Orange has become the first operator to launch end-to-end mobile IoT services in Belgium.
 
Last year, Orange launched a mobile IoT network. Its NB-IoT and LTE-M services now cover 100% of the Belgian territory making it possible for companies to start putting the IoT services in place.
 
The operator has introduced a rapid development kit and a commercial mobile IoT offer called Connected Things that provides an end-to-end service to companies who want to build and roll-out IoT services in a smart and safe way.
 
The kit is said to contain everything a user needs to develop and build prototypes and products using the IoT network. It includes six months free use of the IoT network, a microcontroller, radio module with a SIM card, and plug-and-play sensors that can measure temperature, air quality and geographical position.
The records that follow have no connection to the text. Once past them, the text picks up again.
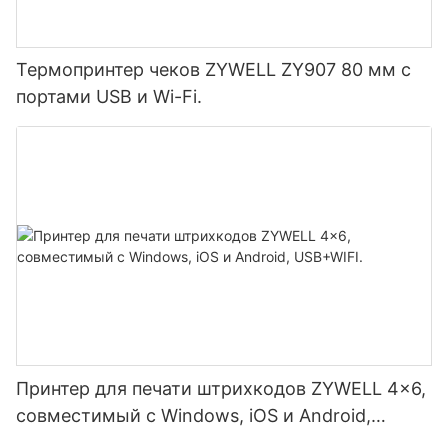
Термопринтер чеков ZYWELL ZY907 80 мм с
портами USB и Wi-Fi.
Принтер для печати штрихкодов ZYWELL 4x6,
совместимый с Windows, iOS и Android,
USB+WIFI.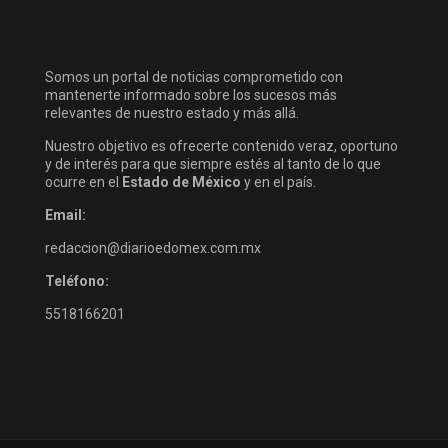
Somos un portal de noticias comprometido con
mantenerte informado sobre los sucesos más
relevantes de nuestro estado y más allá.
Nuestro objetivo es ofrecerte contenido veraz, oportuno
y de interés para que siempre estés al tanto de lo que
ocurre en el
Estado de México
y en el país.
Email:
redaccion@diarioedomex.com.mx
Teléfono:
5518166201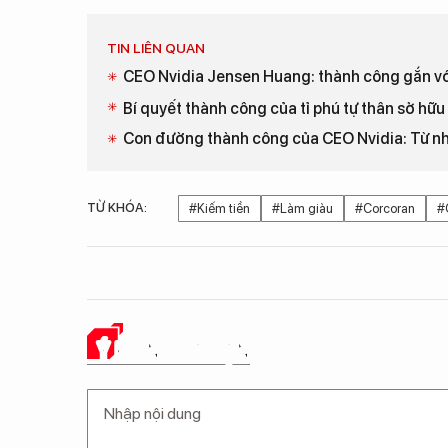
TIN LIÊN QUAN
CEO Nvidia Jensen Huang: thành công gắn vớ
Bí quyết thành công của tỉ phú tự thân sở hữu 
Con đường thành công của CEO Nvidia: Từ nh
TỪ KHÓA:
#Kiếm tiền
#Làm giàu
#Corcoran
#
Ý KIẾN CỦA BẠN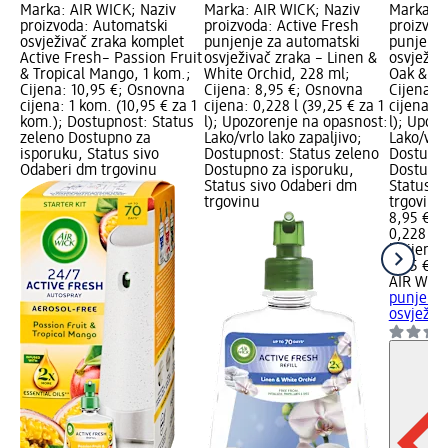
Marka: AIR WICK; Naziv
Marka: AIR WICK; Naziv
Marka: A
proizvoda: Automatski
proizvoda: Active Fresh
proizvod
osvježivač zraka komplet
punjenje za automatski
punjenje
Active Fresh– Passion Fruit
osvježivač zraka – Linen &
osvježiv
& Tropical Mango, 1 kom.;
White Orchid, 228 ml;
Oak & Sa
Cijena: 10,95 €; Osnovna
Cijena: 8,95 €; Osnovna
Cijena: 
cijena: 1 kom. (10,95 € za 1
cijena: 0,228 l (39,25 € za 1
cijena: 0
kom.); Dostupnost: Status
l); Upozorenje na opasnost:
l); Upoz
zeleno Dostupno za
Lako/vrlo lako zapaljivo;
Lako/vrlo
isporuku, Status sivo
Dostupnost: Status zeleno
Dostupno
Odaberi dm trgovinu
Dostupno za isporuku,
Dostupno
Status sivo Odaberi dm
Status s
trgovinu
trgovinu
8,95 €
0,228 l (
l)
Cijena 
8,95 €
AIR WIC
punjenje
osvježiva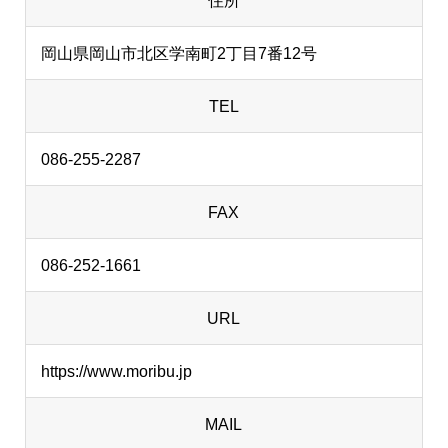
住所
岡山県岡山市北区学南町2丁目7番12号
TEL
086-255-2287
FAX
086-252-1661
URL
https://www.moribu.jp
MAIL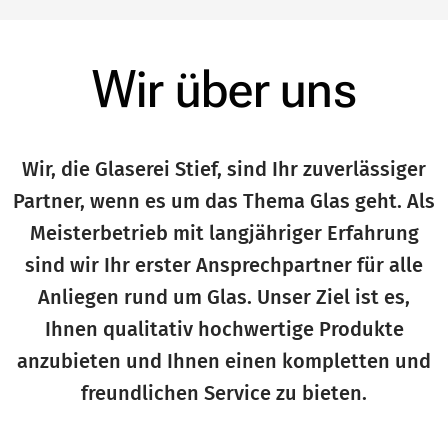
Wir über
uns
Wir, die Glaserei Stief, sind Ihr zuverlässiger
Partner, wenn es um das Thema Glas geht. Als
Meisterbetrieb mit langjähriger Erfahrung
sind wir Ihr erster Ansprechpartner für alle
Anliegen rund um Glas. Unser Ziel ist es,
Ihnen qualitativ hochwertige Produkte
anzubieten und Ihnen einen kompletten und
freundlichen Service zu bieten.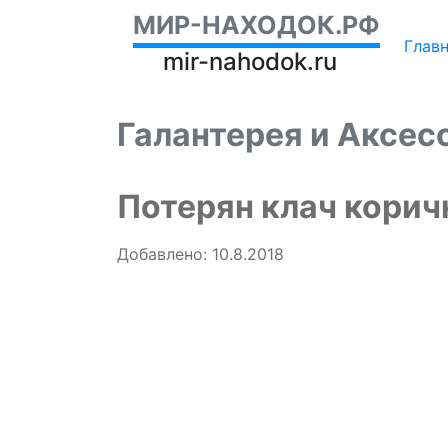
МИР-НАХОДОК.РФ
Глав
mir-nahodok.ru
Галантерея и Аксе
Потерян клач кори
Добавлено: 10.8.2018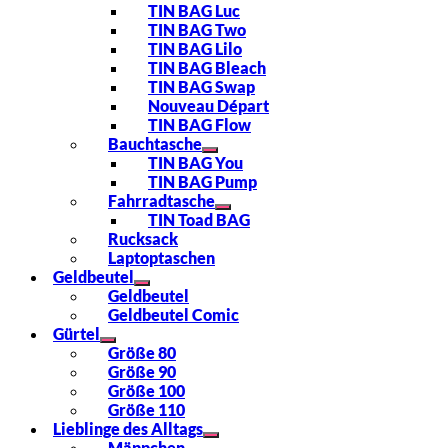
TIN BAG Luc
TIN BAG Two
TIN BAG Lilo
TIN BAG Bleach
TIN BAG Swap
Nouveau Départ
TIN BAG Flow
Bauchtasche
TIN BAG You
TIN BAG Pump
Fahrradtasche
TIN Toad BAG
Rucksack
Laptoptaschen
Geldbeutel
Geldbeutel
Geldbeutel Comic
Gürtel
Größe 80
Größe 90
Größe 100
Größe 110
Lieblinge des Alltags
Mäppchen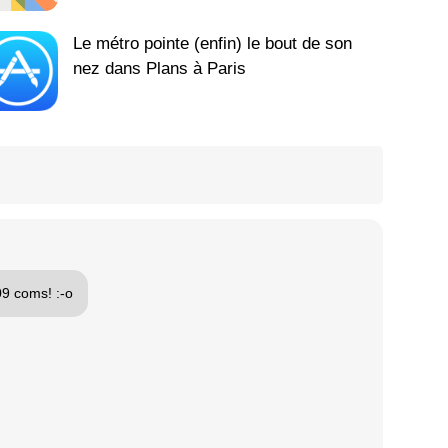
Le métro pointe (enfin) le bout de son
nez dans Plans à Paris
09 coms! :-o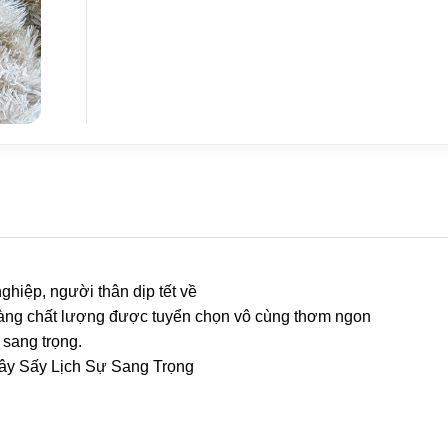
ghiệp, người thân dịp tết về
Hàng chất lượng được tuyển chọn vô cùng thơm ngon
 sang trọng.
Cây Sấy Lịch Sự Sang Trọng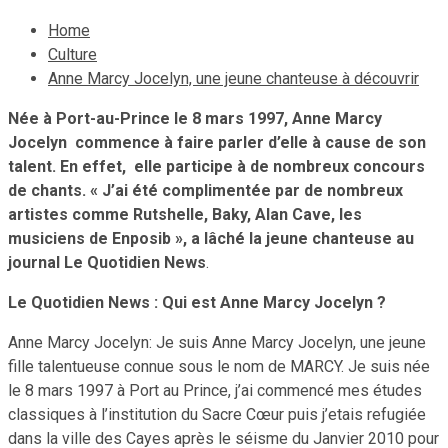
Home
Culture
Anne Marcy Jocelyn, une jeune chanteuse à découvrir
Née à Port-au-Prince le 8 mars 1997, Anne Marcy
Jocelyn commence à faire parler d’elle à cause de son
talent. En effet, elle participe à de nombreux concours
de chants. « J’ai été complimentée par de nombreux
artistes comme Rutshelle, Baky, Alan Cave, les
musiciens de Enposib », a lâché la jeune chanteuse au
journal Le Quotidien News
.
Le Quotidien News : Qui est Anne Marcy Jocelyn ?
Anne Marcy Jocelyn: Je suis Anne Marcy Jocelyn, une jeune
fille talentueuse connue sous le nom de MARCY. Je suis née
le 8 mars 1997 à Port au Prince, j’ai commencé mes études
classiques à l’institution du Sacre Cœur puis j’etais refugiée
dans la ville des Cayes après le séisme du Janvier 2010 pour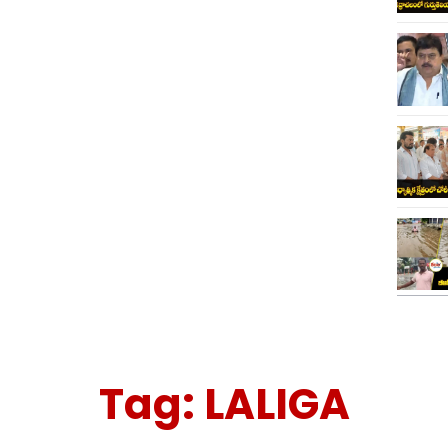
Tag:
LALIGA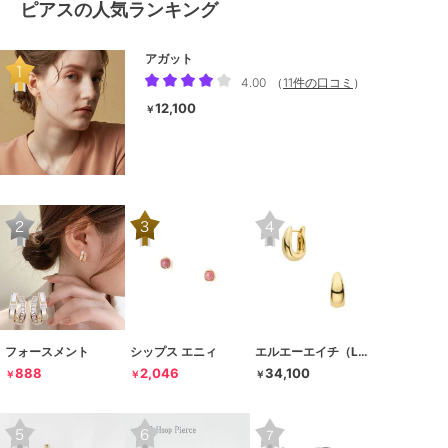
ピアスの人気ランキング
アガット
4.00
（
11件の口コミ
）
12,100
￥
フォースメント
シップス エニィ
エルエーエイチ（LAH）
888
2,046
34,100
￥
￥
￥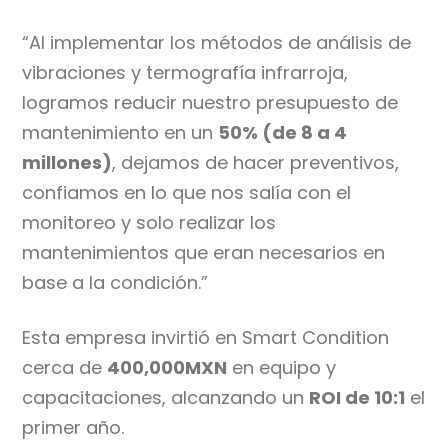
“Al implementar los métodos de análisis de
vibraciones y termografía infrarroja,
logramos reducir nuestro presupuesto de
mantenimiento en un
50% (de 8 a 4
millones)
, dejamos de hacer preventivos,
confiamos en lo que nos salía con el
monitoreo y solo realizar los
mantenimientos que eran necesarios en
base a la condición.”​
Esta empresa invirtió en Smart Condition
cerca de
400,000MXN
en equipo y
capacitaciones, alcanzando un
ROI de 10:1
el
primer año.​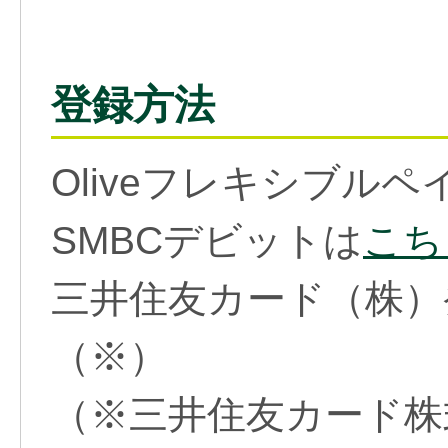
登録方法
Oliveフレキシブルペ
SMBCデビットは
こち
三井住友カード（株）
（※）
（※三井住友カード株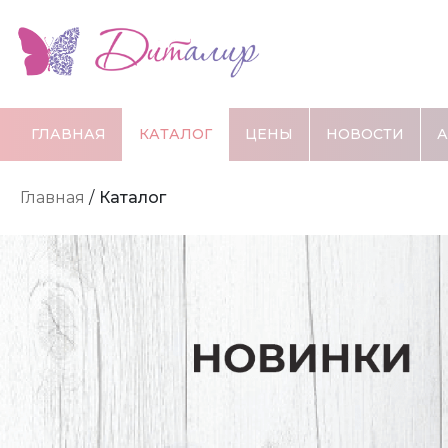
ГЛАВНАЯ
КАТАЛОГ
ЦЕНЫ
НОВОСТИ
Главная
/
Каталог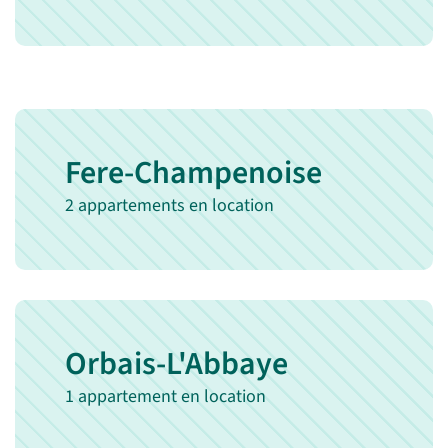
Fere-Champenoise
2 appartements en location
Orbais-L'Abbaye
1 appartement en location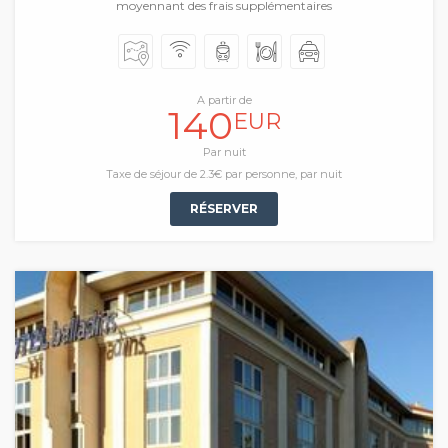
moyennant des frais supplémentaires
A partir de
140
EUR
Par nuit
Taxe de séjour de 2.3€ par personne, par nuit
RÉSERVER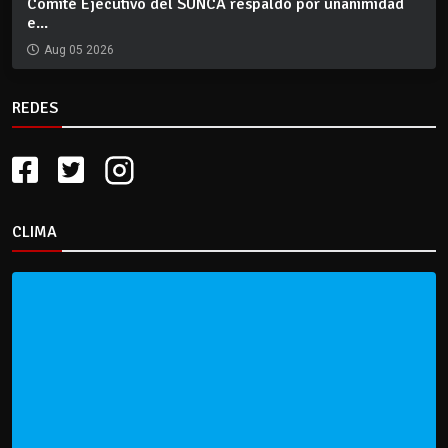
Comité Ejecutivo del SUNCA respaldó por unanimidad
e...
Aug 05 2026
REDES
CLIMA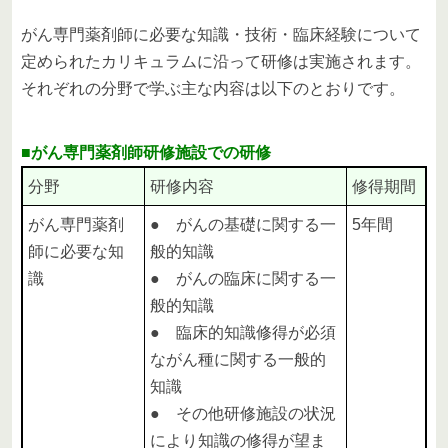
がん専門薬剤師に必要な知識・技術・臨床経験について
定められたカリキュラムに沿って研修は実施されます。
それぞれの分野で学ぶ主な内容は以下のとおりです。
■がん専門薬剤師研修施設での研修
分野
研修内容
修得期間
がん専門薬剤
● がんの基礎に関する一
5年間
師に必要な知
般的知識
識
● がんの臨床に関する一
般的知識
● 臨床的知識修得が必須
ながん種に関する一般的
知識
● その他研修施設の状況
により知識の修得が望ま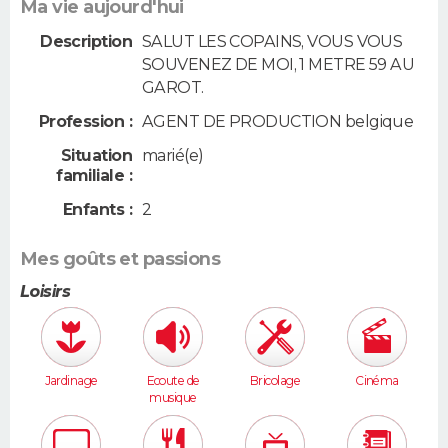
Ma vie aujourd'hui
Description
SALUT LES COPAINS, VOUS VOUS
SOUVENEZ DE MOI, 1 METRE 59 AU
GAROT.
Profession :
AGENT DE PRODUCTION belgique
Situation
marié(e)
familiale :
Enfants :
2
Mes goûts et passions
Loisirs
Jardinage
Ecoute de
Bricolage
Cinéma
musique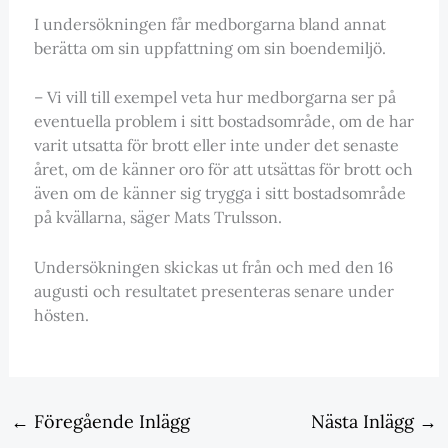
I undersökningen får medborgarna bland annat
berätta om sin uppfattning om sin boendemiljö.
– Vi vill till exempel veta hur medborgarna ser på
eventuella problem i sitt bostadsområde, om de har
varit utsatta för brott eller inte under det senaste
året, om de känner oro för att utsättas för brott och
även om de känner sig trygga i sitt bostadsområde
på kvällarna, säger Mats Trulsson.
Undersökningen skickas ut från och med den 16
augusti och resultatet presenteras senare under
hösten.
←
Föregående Inlägg
Nästa Inlägg
→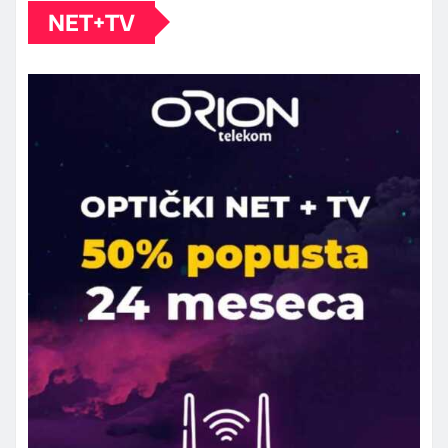
NET+TV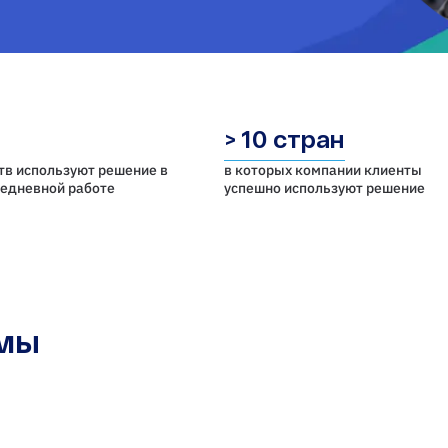
> 10 стран
тв используют решение в
в которых компании клиенты
седневной работе
успешно используют решение
емы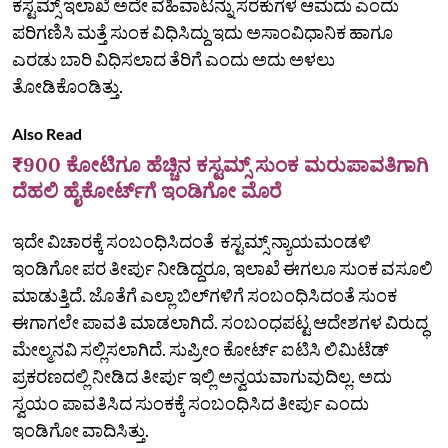
ಕಸ್ಟಮ್ಸ್ ಇಲಾಖೆ ಅದೇ ವಹಿವಾಟನ್ನು ಸರಕುಗಳ ಆಮದು ಎಂದು
ಪರಿಗಣಿಸಿ ಮತ್ತೆ ಸುಂಕ ವಿಧಿಸಿದ್ದು ಇದು ಅಸಾಂವಿಧಾನಿಕ ಹಾಗೂ
ಎರಡು ಬಾರಿ ವಿಧಿಸಲಾದ ತೆರಿಗೆ ಎಂದು ಅದು ಅಳಲು
ತೋಡಿಕೊಂಡಿತ್ತು.
Also Read
₹900 ಕೋಟಿಗೂ ಹೆಚ್ಚಿನ ಕಸ್ಟಮ್ಸ್ ಸುಂಕ ಮರುಪಾವತಿಗಾಗಿ
ದೆಹಲಿ ಹೈಕೋರ್ಟ್‌ಗೆ ಇಂಡಿಗೋ ಮೊರೆ
ಇದೇ ವಿಚಾರಕ್ಕೆ ಸಂಬಂಧಿಸಿದಂತೆ ಕಸ್ಟಮ್ಸ್‌ ನ್ಯಾಯಮಂಡಳಿ
ಇಂಡಿಗೋ ಪರ ತೀರ್ಪು ನೀಡಿದ್ದರೂ, ಇಲಾಖೆ ಈಗಲೂ ಸುಂಕ ವಸೂಲಿ
ಮಾಡುತ್ತಿದೆ. ಜೊತೆಗೆ ಎಲ್ಲಾ ಬಿಲ್‌ಗಳಿಗೆ ಸಂಬಂಧಿಸಿದಂತೆ ಸುಂಕ
ಈಗಾಗಲೇ ಪಾವತಿ ಮಾಡಲಾಗಿದೆ. ಸಂಬಂಧಪಟ್ಟ ಆದೇಶಗಳ ವಿರುದ್ಧ
ಮೇಲ್ಮನವಿ ಸಲ್ಲಿಸಲಾಗಿದೆ. ಸುಪ್ರೀಂ ಕೋರ್ಟ್‌ ಐಟಿಸಿ ಲಿಮಿಟೆಡ್‌
ಪ್ರಕರಣದಲ್ಲಿ ನೀಡಿದ ತೀರ್ಪು ಇಲ್ಲಿ ಅನ್ವಯವಾಗುವುದಿಲ್ಲ. ಅದು
ಸ್ವಯಂ ಪಾವತಿಸಿದ ಸುಂಕಕ್ಕೆ ಸಂಬಂಧಿಸಿದ ತೀರ್ಪು ಎಂದು
ಇಂಡಿಗೋ ವಾದಿಸಿತ್ತು.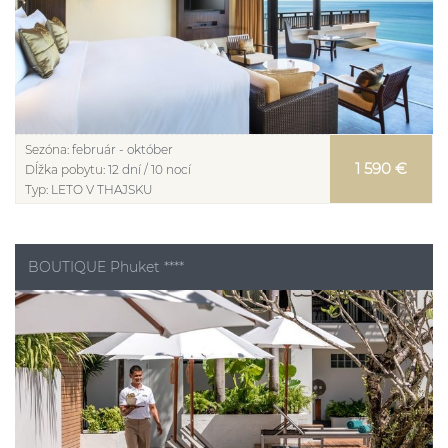
Sezóna:
február - október
1 590 €
Dĺžka pobytu:
12 dní / 10 nocí
Typ:
LETO V THAJSKU
BOUTIQUE Phuket ****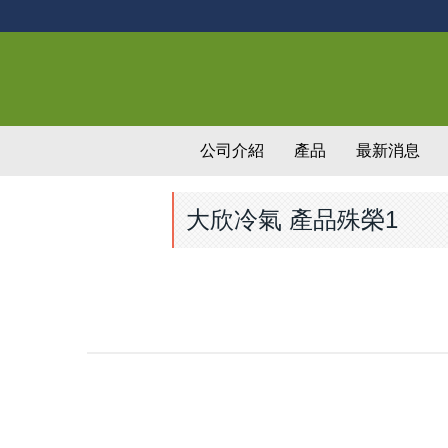
公司介紹
產品
最新消息
大欣冷氣 產品殊榮1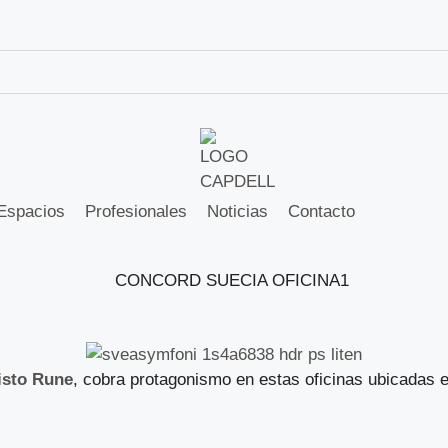
Espacios
Profesionales
Noticias
Contacto
isto Rune
, cobra protagonismo en estas oficinas ubicadas e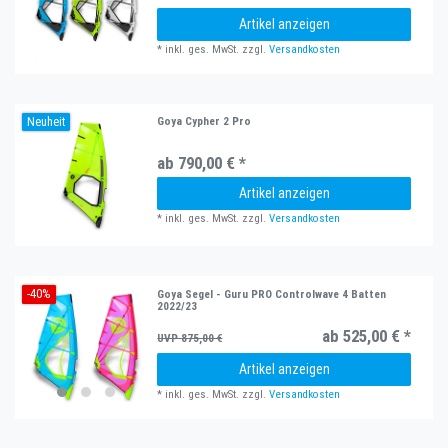
Artikel anzeigen
*
inkl. ges. MwSt.
zzgl.
Versandkosten
Neuheit
Goya Cypher 2 Pro
ab 790,00 € *
Artikel anzeigen
*
inkl. ges. MwSt.
zzgl.
Versandkosten
-40%
Goya Segel - Guru PRO Controlwave 4 Batten
2022/23
ab 525,00 € *
UVP 875,00 €
Artikel anzeigen
*
inkl. ges. MwSt.
zzgl.
Versandkosten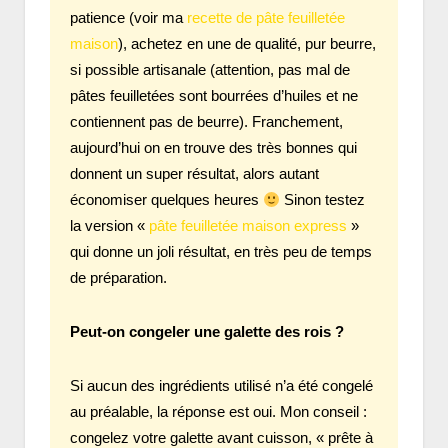
patience (voir ma
recette de pâte feuilletée
maison
), achetez en une de qualité, pur beurre,
si possible artisanale (attention, pas mal de
pâtes feuilletées sont bourrées d’huiles et ne
contiennent pas de beurre). Franchement,
aujourd’hui on en trouve des très bonnes qui
donnent un super résultat, alors autant
économiser quelques heures
Sinon testez
la version «
pâte feuilletée maison express
»
qui donne un joli résultat, en très peu de temps
de préparation.
Peut-on congeler une galette des rois ?
Si aucun des ingrédients utilisé n’a été congelé
au préalable, la réponse est oui. Mon conseil :
congelez votre galette avant cuisson, « prête à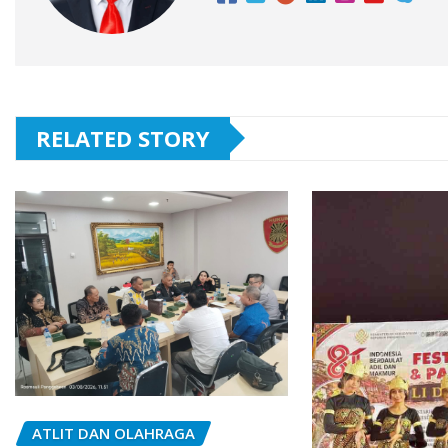
RELATED STORY
ATLIT DAN OLAHRAGA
After six months, users can opt for a prepaid or post-paid Connected Things offer to maintain the connection.
 
Also available is the Orange Maker, which acts as an IoT application enabler, making it possible to connect hardware to the IoT network. It organises the access to the connected devices and the collected data, adds automation rules using a wizard to let those connected devices interoperate with other devices and applications through a portal, as well as SIM management and support.
 
"Our business customers were delighted to hear we offer mobile IoT on the entire Belgian territory,” said Ingrid Gonnissen, chief business officer of Orange Belgium. “Many of them prefer Orange as their connectivity partner, but together with our experts, we now made it possible to develop smart solutions together. With the end-to-end services we launch today, we can help them develop their own IoT solutions further and faster. Moreover, Orange customers who opt for our mobile IoT offers can be sure they use a future-proof network as it is fully consistent with the future evolution towards 5G. It will soon be possible to connect objects that require very high reliability, for example for the remote control of critical devices and automation processes. We are confident we can help small, medium and large enterprise in creating innovative IoT solutions that make them more productive and cost-efficient."
 
Orange added the low-power wide area (LPWA) cellular network layers in 2017. They have the capacity to connect millions of everyday objects to the IoT. In combination with the Connected Things services, users do not only get connectivity but they can also go live with their IoT services faster using an interface that immediately shows the activity of their connected objects.
 
The Connected Things offer makes use of the LPWA technologies installed last year. The battery life of the connected equipment can live longer and the cost of the radio modules inside the devices that need to be connected can be reduced.
 
The mobile IoT network enables full bidirectional communications between the object and the network allowing firmware software updates over the air. Its signal penetration inside buildings is said to be strong and in the future the connectivity abroad (roaming) on other operators' mobile IoT networks will be guaranteed.
 
To demonstrate the system, Orange Belgium turned its headquarters into a smart office connecting a plant, an office chair, parking spaces, a water tank and a meeting room to the mobile IoT network. Not only do they provide valuable data, they also talk to each other. The plant talks to its water reservoir to give it water and the water reservoir makes the office chair vibrate when it needs to be refilled.